What this task involves :: Pull out every line in the items below that contains the string "context".

Stored data ::
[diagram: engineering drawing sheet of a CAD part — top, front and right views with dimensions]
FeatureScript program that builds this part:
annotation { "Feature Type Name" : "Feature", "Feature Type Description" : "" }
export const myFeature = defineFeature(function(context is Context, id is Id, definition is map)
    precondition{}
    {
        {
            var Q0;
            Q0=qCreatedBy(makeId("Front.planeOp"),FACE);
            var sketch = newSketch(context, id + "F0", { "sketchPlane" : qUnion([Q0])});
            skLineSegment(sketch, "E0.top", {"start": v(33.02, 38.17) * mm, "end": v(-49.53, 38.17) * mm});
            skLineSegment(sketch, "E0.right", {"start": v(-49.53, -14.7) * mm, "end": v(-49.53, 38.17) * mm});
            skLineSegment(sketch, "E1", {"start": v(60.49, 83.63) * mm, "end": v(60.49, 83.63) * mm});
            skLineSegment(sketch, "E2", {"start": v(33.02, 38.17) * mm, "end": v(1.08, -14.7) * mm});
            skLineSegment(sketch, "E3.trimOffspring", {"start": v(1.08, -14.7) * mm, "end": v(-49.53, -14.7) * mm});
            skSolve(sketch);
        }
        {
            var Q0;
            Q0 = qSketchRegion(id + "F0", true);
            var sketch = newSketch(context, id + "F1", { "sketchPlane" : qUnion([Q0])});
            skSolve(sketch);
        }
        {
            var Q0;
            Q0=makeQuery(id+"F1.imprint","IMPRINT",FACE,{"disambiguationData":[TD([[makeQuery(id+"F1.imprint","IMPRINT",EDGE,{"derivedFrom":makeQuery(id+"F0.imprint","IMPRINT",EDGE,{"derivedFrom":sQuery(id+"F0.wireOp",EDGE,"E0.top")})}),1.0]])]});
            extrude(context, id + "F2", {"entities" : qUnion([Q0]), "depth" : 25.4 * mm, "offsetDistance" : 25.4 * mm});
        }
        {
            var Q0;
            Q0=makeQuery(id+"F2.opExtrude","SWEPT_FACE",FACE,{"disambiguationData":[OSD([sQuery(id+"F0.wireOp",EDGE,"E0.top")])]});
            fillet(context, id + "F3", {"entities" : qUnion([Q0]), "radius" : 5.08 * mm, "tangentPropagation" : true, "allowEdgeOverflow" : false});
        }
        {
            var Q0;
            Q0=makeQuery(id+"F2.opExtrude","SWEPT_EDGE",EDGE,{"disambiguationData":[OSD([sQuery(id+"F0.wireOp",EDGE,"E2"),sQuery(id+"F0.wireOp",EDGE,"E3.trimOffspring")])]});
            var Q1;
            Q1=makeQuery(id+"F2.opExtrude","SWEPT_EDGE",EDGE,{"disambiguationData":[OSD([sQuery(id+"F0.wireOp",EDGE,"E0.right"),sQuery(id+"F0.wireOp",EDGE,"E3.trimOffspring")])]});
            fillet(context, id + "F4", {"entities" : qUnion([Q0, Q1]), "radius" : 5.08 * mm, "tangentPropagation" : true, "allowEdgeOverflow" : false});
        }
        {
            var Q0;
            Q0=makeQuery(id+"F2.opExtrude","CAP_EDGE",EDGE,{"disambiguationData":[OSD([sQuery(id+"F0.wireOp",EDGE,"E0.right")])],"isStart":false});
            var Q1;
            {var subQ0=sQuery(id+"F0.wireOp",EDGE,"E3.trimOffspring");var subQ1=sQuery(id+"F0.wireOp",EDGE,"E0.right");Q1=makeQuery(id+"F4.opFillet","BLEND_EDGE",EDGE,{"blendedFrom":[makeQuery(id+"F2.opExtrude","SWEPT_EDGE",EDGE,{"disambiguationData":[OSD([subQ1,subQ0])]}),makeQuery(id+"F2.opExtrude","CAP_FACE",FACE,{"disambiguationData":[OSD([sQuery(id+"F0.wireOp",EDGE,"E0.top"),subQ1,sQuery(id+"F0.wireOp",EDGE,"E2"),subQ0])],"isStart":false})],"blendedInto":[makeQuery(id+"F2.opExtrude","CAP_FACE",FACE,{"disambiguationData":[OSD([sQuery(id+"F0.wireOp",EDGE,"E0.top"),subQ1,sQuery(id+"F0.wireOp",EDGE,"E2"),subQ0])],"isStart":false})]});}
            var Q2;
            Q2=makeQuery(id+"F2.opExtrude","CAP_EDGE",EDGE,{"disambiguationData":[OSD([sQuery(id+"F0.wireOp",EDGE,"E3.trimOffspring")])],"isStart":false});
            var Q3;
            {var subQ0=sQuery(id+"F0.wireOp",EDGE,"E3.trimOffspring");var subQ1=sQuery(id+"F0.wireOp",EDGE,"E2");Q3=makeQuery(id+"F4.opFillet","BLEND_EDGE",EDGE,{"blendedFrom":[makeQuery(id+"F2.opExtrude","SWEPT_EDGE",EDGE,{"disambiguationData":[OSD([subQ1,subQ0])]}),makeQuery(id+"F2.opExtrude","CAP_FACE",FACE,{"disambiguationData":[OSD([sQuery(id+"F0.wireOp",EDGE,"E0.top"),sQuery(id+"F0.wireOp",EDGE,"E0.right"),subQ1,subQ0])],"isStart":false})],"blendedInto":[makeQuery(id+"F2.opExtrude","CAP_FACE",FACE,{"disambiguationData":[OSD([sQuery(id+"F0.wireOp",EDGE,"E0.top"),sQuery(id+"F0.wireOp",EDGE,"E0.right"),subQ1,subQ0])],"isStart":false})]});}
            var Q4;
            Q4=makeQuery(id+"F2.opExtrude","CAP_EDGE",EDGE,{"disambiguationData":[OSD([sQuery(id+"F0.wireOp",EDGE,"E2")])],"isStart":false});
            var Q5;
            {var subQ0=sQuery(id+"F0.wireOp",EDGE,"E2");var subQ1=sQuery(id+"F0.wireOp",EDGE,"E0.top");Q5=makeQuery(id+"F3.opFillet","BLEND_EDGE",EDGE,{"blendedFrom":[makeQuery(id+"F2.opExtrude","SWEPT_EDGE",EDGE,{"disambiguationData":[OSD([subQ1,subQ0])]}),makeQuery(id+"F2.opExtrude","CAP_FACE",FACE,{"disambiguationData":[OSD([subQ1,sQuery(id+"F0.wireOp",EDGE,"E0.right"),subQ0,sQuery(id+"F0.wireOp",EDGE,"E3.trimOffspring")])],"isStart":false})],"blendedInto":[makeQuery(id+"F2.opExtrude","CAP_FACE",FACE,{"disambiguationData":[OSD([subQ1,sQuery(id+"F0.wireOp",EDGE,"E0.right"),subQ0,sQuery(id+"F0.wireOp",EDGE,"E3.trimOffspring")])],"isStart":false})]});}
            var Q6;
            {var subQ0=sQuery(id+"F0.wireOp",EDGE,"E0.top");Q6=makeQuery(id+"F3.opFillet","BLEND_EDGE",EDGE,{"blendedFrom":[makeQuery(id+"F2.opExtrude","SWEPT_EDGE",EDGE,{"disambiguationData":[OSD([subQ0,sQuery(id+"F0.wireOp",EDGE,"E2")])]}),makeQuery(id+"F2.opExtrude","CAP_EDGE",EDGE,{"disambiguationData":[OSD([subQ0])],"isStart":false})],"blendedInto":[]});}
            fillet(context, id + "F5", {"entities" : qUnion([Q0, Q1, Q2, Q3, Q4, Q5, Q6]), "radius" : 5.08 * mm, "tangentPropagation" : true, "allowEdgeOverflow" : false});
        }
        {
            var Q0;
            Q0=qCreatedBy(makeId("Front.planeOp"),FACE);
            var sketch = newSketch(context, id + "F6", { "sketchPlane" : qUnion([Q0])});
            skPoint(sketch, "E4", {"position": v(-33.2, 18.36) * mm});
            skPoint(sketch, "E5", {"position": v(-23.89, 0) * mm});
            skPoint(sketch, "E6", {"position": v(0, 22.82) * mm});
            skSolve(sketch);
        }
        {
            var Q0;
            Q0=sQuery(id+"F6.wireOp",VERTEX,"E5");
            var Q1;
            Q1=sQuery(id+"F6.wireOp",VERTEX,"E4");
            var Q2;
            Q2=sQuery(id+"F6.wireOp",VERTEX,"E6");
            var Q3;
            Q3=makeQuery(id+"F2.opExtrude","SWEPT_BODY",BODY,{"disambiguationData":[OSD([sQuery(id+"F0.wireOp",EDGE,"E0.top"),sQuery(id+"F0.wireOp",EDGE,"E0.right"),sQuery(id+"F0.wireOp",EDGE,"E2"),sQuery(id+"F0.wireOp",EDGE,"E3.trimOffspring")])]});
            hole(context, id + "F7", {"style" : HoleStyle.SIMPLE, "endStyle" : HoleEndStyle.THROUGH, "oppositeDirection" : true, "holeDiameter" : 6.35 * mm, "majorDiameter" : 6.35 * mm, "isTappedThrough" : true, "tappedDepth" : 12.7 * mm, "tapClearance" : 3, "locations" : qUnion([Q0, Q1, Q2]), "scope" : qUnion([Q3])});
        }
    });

Answer to this problem ::
export const myFeature = defineFeature(function(context is Context, id is Id, definition is map)
            var sketch = newSketch(context, id + "F0", { "sketchPlane" : qUnion([Q0])});
            var sketch = newSketch(context, id + "F1", { "sketchPlane" : qUnion([Q0])});
            extrude(context, id + "F2", {"entities" : qUnion([Q0]), "depth" : 25.4 * mm, "offsetDistance" : 25.4 * mm});
            fillet(context, id + "F3", {"entities" : qUnion([Q0]), "radius" : 5.08 * mm, "tangentPropagation" : true, "allowEdgeOverflow" : false});
            fillet(context, id + "F4", {"entities" : qUnion([Q0, Q1]), "radius" : 5.08 * mm, "tangentPropagation" : true, "allowEdgeOverflow" : false});
            fillet(context, id + "F5", {"entities" : qUnion([Q0, Q1, Q2, Q3, Q4, Q5, Q6]), "radius" : 5.08 * mm, "tangentPropagation" : true, "allowEdgeOverflow" : false});
            var sketch = newSketch(context, id + "F6", { "sketchPlane" : qUnion([Q0])});
            hole(context, id + "F7", {"style" : HoleStyle.SIMPLE, "endStyle" : HoleEndStyle.THROUGH, "oppositeDirection" : true, "holeDiameter" : 6.35 * mm, "majorDiameter" : 6.35 * mm, "isTappedThrough" : true, "tappedDepth" : 12.7 * mm, "tapClearance" : 3, "locations" : qUnion([Q0, Q1, Q2]), "scope" : qUnion([Q3])});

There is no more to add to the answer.